━━ PROVIDED PASSAGE ━━

- Born: December 27 1891
- Died: July 21 1986 (aged 94) Los Anglees, California, USA
- Occupation(s): Screenwriter, producer
- Spouse: Frederica Sagor Maas

= Ernest Maas =

American film producer

Ernest Maas (December 27, 1891 – July 21, 1986) was an American silent-era screenwriter.

==Biography ==
Maas first worked on silent films in 1920 when he created the scenario for Uncle Sam of Freedom Ridge, a pro-League of Nations film in the aftermath of World War I. He also was the first to film the almost unbelievable crush of commuters during the rush hour at New York's Grand Central Station. In 1925, he was offered a lucrative contract as a producer in the nascent Hollywood and moved to Los Angeles.

━━━

> [REQUIRED TASKS]
1. Copy the Ernest Maas biography from "Ernest Maas (December" up to and including "to Los Angeles.", swapping "commuters" for "travelers".
2. Write a continuation of the Ernest Maas biography that picks up after its final sentence.

━━ ENTRIES SHOWN ━━

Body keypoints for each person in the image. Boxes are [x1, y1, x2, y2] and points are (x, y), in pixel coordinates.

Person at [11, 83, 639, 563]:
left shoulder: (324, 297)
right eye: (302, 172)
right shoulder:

━━━
━━ ENTRIES SHOWN ━━

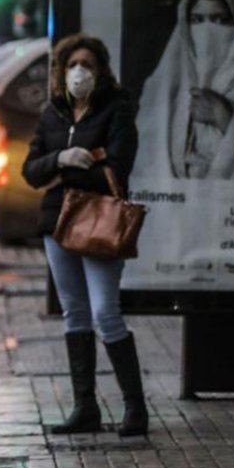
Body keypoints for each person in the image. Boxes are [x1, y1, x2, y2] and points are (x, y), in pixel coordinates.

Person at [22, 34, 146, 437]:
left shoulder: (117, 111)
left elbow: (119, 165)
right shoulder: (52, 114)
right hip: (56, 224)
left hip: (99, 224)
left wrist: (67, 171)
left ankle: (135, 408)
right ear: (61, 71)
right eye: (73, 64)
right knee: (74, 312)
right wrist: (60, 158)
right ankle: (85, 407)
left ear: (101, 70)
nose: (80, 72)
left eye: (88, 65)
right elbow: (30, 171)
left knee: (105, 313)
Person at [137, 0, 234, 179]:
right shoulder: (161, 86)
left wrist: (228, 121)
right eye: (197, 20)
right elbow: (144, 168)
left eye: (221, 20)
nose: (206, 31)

━━━

> [ANSWERS PROVIDED]
1.
Ernest Maas (December 27, 1891 – July 21, 1986) was an American silent-era screenwriter.

==Biography ==
Maas first worked on silent films in 1920 when he created the scenario for Uncle Sam of Freedom Ridge, a pro-League of Nations film in the aftermath of World War I. He also was the first to film the almost unbelievable crush of travelers during the rush hour at New York's Grand Central Station. In 1925, he was offered a lucrative contract as a producer in the nascent Hollywood and moved to Los Angeles.

2.
It was not until 1926 that Maas received credit for a movie's entire script, which was for The Country Beyond. In 1927, he wrote a script based on his father's life titled Beefsteak Joe, which he shared with fellow German-American Emil Jannings. The story was stolen and reworked into the successful movie The Way of All Flesh. Maas was never credited.

==Personal life ==
In Hollywood, Maas married fellow screenwriter Frederica Sagor. After many years without an on-screen credit, the two wrote the original story for the 1947 film The Shocking Miss Pilgrim. But Maas never received on-screen credit again. Instead he focused on behind-the-scenes work in television.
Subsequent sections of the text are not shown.